A family claims it was kicked off a flight for refusing to give up a child's seat.
US airline Delta has come under fire for its treatment of the family, who were flying from Hawaii to Los Angeles last month.
A YouTube video, which has been viewed over two million times, shows Brian Schear arguing that he has paid for the seat, while crew members argue with him, on a flight Mr Schear claims was overbooked.
Mr Schear said he had originally booked the seat for his older son, who had taken an earlier flight to make sure one of his other children would have a seat.
One crew member initially told him that his other son owned the seat so the toddler could not sit there.
His two-year-old was sitting in a child safety seat, which crew members then claimed was banned under Federal Aviation Administration (FAA) regulations and said the child would have to sit in an adult's lap. However, the BBC reports that this is at odds with Delta's published advice, which says that for children under two years "we recommend you purchase a seat on the aircraft and use an approved child safety seat".

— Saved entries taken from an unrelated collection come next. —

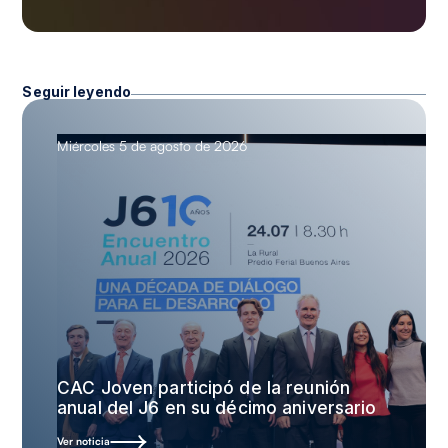
Seguir leyendo
Miércoles 5 de agosto de 2026
CAC Joven participó de la reunión
anual del J6 en su décimo aniversario
Ver noticia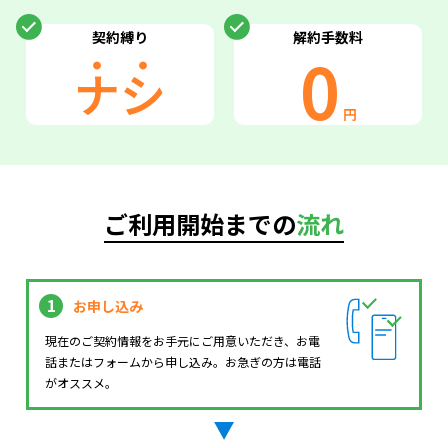
契約縛り
解約手数料
・・
0
ナシ
円
ご利用開始までの
流れ
1
お申し込み
現在のご契約情報をお手元にご用意いただき、お電
話またはフォームから申し込み。お急ぎの方は電話
がオススメ。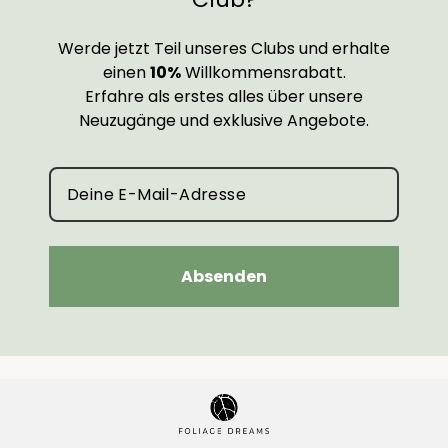
Werde jetzt Teil unseres Clubs und erhalte
einen
10%
Willkommensrabatt.
Erfahre als erstes alles über unsere
Neuzugänge und exklusive Angebote.
Absenden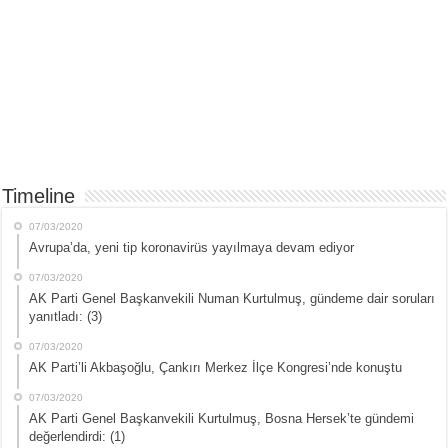
Timeline
07/03/2020
Avrupa’da, yeni tip koronavirüs yayılmaya devam ediyor
07/03/2020
AK Parti Genel Başkanvekili Numan Kurtulmuş, gündeme dair soruları
yanıtladı: (3)
07/03/2020
AK Parti’li Akbaşoğlu, Çankırı Merkez İlçe Kongresi’nde konuştu
07/03/2020
AK Parti Genel Başkanvekili Kurtulmuş, Bosna Hersek’te gündemi
değerlendirdi: (1)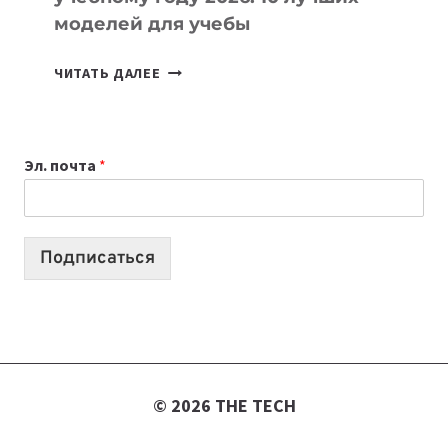
моделей для учебы
КАКОЙ
ЧИТАТЬ ДАЛЕЕ
НОУТБУК
ВЫБРАТЬ
К
Эл. почта
*
УЧЕБНОМУ
ГОДУ
2026:
10
Подписаться
ЛУЧШИХ
МОДЕЛЕЙ
ДЛЯ
УЧЕБЫ
© 2026 THE TECH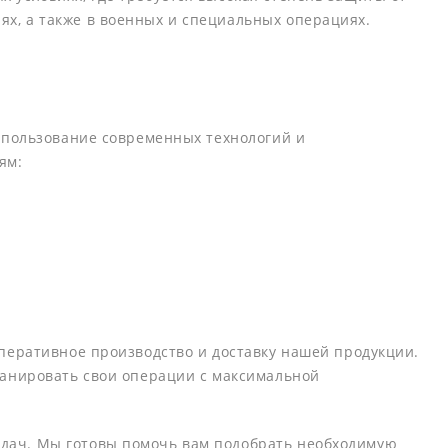
х, а также в военных и специальных операциях.
Использование современных технологий и
ям:
оперативное производство и доставку нашей продукции.
планировать свои операции с максимальной
адач. Мы готовы помочь вам подобрать необходимую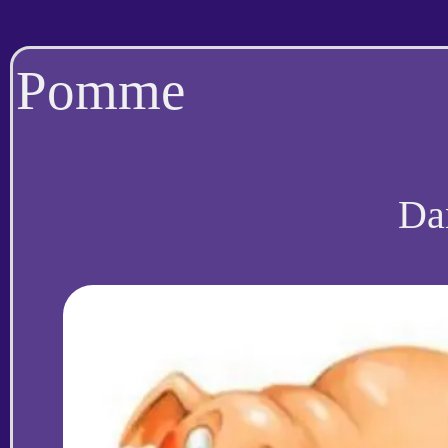
Pomme
Da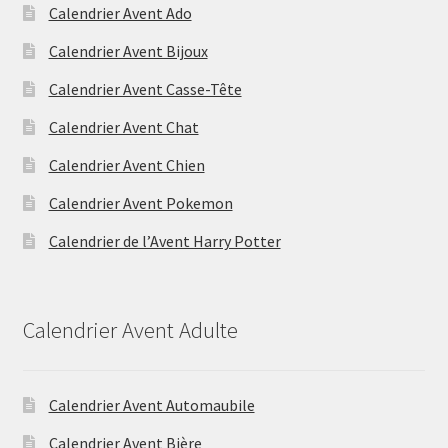
Calendrier Avent Ado
Calendrier Avent Bijoux
Calendrier Avent Casse-Tête
Calendrier Avent Chat
Calendrier Avent Chien
Calendrier Avent Pokemon
Calendrier de l’Avent Harry Potter
Calendrier Avent Adulte
Calendrier Avent Automaubile
Calendrier Avent Bière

The company's advice says an infant under two may be held in a parent's lap if they choose.
The FAA's website also "strongly urges" parents to put young children in a safety device in their own seat.
In the argument, an airline employee told Mr Schear "the plane is not going to move... we can all sit here all night if that's what you guys want to do".
Despite Mr Schear later relenting and agreeing to hold the child, the crew member told him the family was being removed from the plane because "it's come too far".
When he responded that there was nowhere for his family, including two infants, to go and no more flights, the crew member can be heard saying: "You guys are on your own."
Delta has since said it was "sorry for the unfortunate experience" and would compensate the family.
According to the Metro, the airline said: "We are sorry for the unfortunate experience our customers had with Delta, and we've reached out to them to refund their travel and provide additional compensation."